Kees Vlaardingerbroek kan zich niet voorstellen dat de ook internationaal gevierde ZaterdagMatinee wordt opgeheven. Die wordt breed gezien als een kroonjuweel niet alleen van Hilversum en Radio 4, maar van het hele Nederlandse muziekleven. Dat zei de jury van de Zilveren Reiss-microfoon. Dirigent Valery Gergjev omschreef de Matinee als 'de mooiste serie ter wereld met het beste publiek ter wereld'.

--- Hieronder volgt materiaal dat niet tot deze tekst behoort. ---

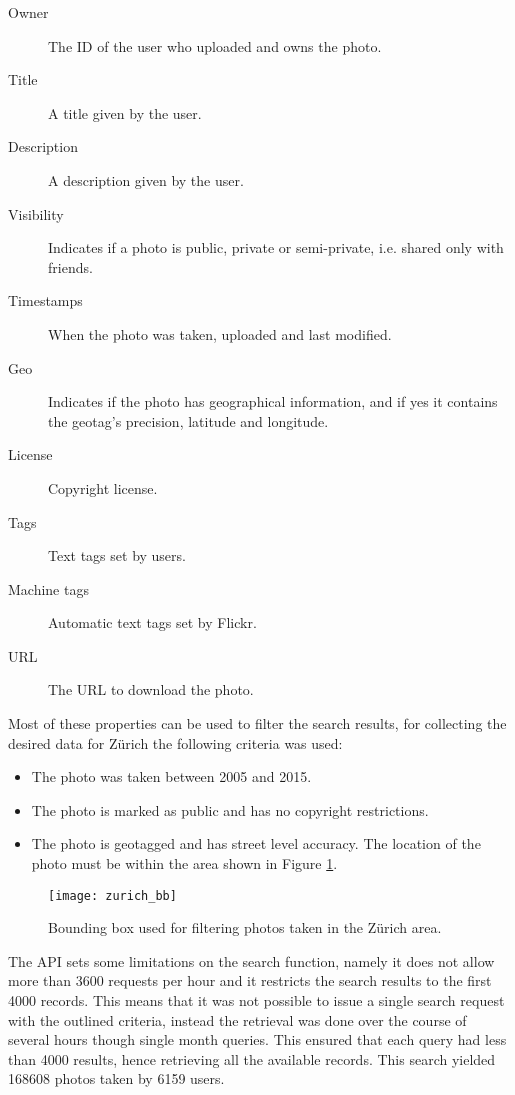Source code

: \begin{description}
  \item[Owner] The ID of the user who uploaded and owns the photo.
  \item[Title] A title given by the user.
  \item[Description] A description given by the user.
  \item[Visibility] Indicates if a photo is public, private or semi-private, i.e. shared only with friends.
  \item[Timestamps] When the photo was taken, uploaded and last modified.
  \item[Geo] Indicates if the photo has geographical information, and if yes it contains the geotag's precision, latitude and longitude.
  \item[License] Copyright license.
  \item[Tags] Text tags set by users.
  \item[Machine tags] Automatic text tags set by Flickr.
  \item[URL] The URL to download the photo. 
\end{description}

Most of these properties can be used to filter the search results, for collecting the desired data for Zürich the following criteria was used:

\begin{itemize}
  \item The photo was taken between 2005 and 2015.
  \item The photo is marked as public and has no copyright restrictions.
  \item The photo is geotagged and has street level accuracy. The location of the photo must be within the area shown in Figure \ref{fig:zurich_bb}.
\end{itemize}

\begin{figure}
  \centering
  \texttt{[image: zurich\_bb]}
  \caption{Bounding box used for filtering photos taken in the Zürich area.}
  \label{fig:zurich_bb}
\end{figure}

The API sets some limitations on the search function, namely it does not allow more than 3600 requests per hour and it restricts the search results to the first 4000 records. This means that it was not possible to issue a single search request with the outlined criteria, instead the retrieval was done over the course of several hours though single month queries. This ensured that each query had less than 4000 results, hence retrieving all the available records. This search yielded 168608 photos taken by 6159 users.

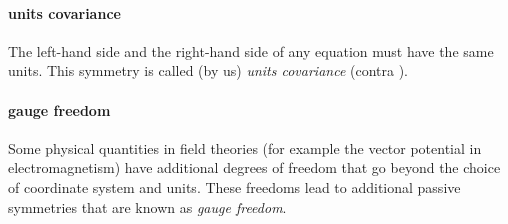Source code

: \documentclass{article}
\theoremstyle{plain}
\theoremstyle{definition}
\theoremstyle{remark}
\begin{document}
\paragraph{units covariance}
The left-hand side and the right-hand side of any equation must have the same units.
This symmetry is called (by us) \emph{units covariance} (contra \cite{villar2022dimensionless}).

\paragraph{gauge freedom}
Some physical quantities in field theories (for example the vector potential in electromagnetism) have additional degrees of freedom that go beyond the choice of coordinate system and units.
These freedoms lead to additional passive symmetries that are known as \emph{gauge freedom}.
\end{document}
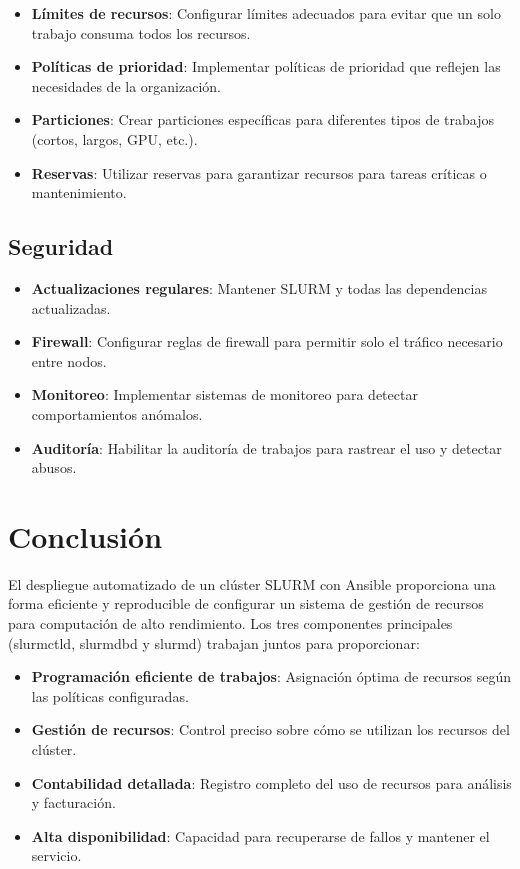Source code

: \documentclass[12pt,a4paper]{article}
\begin{document}
\begin{itemize}[leftmargin=*]
    \item \textbf{Límites de recursos}: Configurar límites adecuados para evitar que un solo trabajo consuma todos los recursos.
    \item \textbf{Políticas de prioridad}: Implementar políticas de prioridad que reflejen las necesidades de la organización.
    \item \textbf{Particiones}: Crear particiones específicas para diferentes tipos de trabajos (cortos, largos, GPU, etc.).
    \item \textbf{Reservas}: Utilizar reservas para garantizar recursos para tareas críticas o mantenimiento.
\end{itemize}

\subsection{Seguridad}

\begin{itemize}[leftmargin=*]
    \item \textbf{Actualizaciones regulares}: Mantener SLURM y todas las dependencias actualizadas.
    \item \textbf{Firewall}: Configurar reglas de firewall para permitir solo el tráfico necesario entre nodos.
    \item \textbf{Monitoreo}: Implementar sistemas de monitoreo para detectar comportamientos anómalos.
    \item \textbf{Auditoría}: Habilitar la auditoría de trabajos para rastrear el uso y detectar abusos.
\end{itemize}

\section{Conclusión}

El despliegue automatizado de un clúster SLURM con Ansible proporciona una forma eficiente y reproducible de configurar un sistema de gestión de recursos para computación de alto rendimiento. Los tres componentes principales (slurmctld, slurmdbd y slurmd) trabajan juntos para proporcionar:

\begin{itemize}[leftmargin=*]
    \item \textbf{Programación eficiente de trabajos}: Asignación óptima de recursos según las políticas configuradas.
    \item \textbf{Gestión de recursos}: Control preciso sobre cómo se utilizan los recursos del clúster.
    \item \textbf{Contabilidad detallada}: Registro completo del uso de recursos para análisis y facturación.
    \item \textbf{Alta disponibilidad}: Capacidad para recuperarse de fallos y mantener el servicio.
\end{itemize}
\end{document}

Vlaardingerbroek neemt principieel stelling tegen het denken waaruit bezuinigingen op kunst en cultuur voortkomen. In de door de Amerikaanse politicoloog Benjamin Barber beschreven McWorld gaat het alleen om marktwerking, aantallen, consumenten, hapklare producten en McMusic. Het is zoals Roek Lips, netmanager van Nederland 3, zegt: het gaat er bij de Publieke Omroep om wat we doen met levens van mensen, hoe verrijken we die? Hoe komen we met dingen die er echt toe doen, in plaats van schijnproducten?
Vlaardingerbroek pleit voor actie van mensen die zich druk maken om kunst en cultuur, ook binnen de politieke partijen. We moeten vastberaden zijn en iets anders uitdragen. Mijn hoofd begrijpt ook dat sommige bezuinigingen misschien onontkoombaar zijn, maar mijn hart bloedt.
Wat hem betreft moet er gekeken worden hoe er weer iets nieuws kan worden toegevoegd aan de rijke traditie. “Zoals we doen in de ZaterdagMatinee met een levende wisselwerking tussen verleden en heden. De ZaterdagMatinee is een kroonjuweel in het muziekleven.”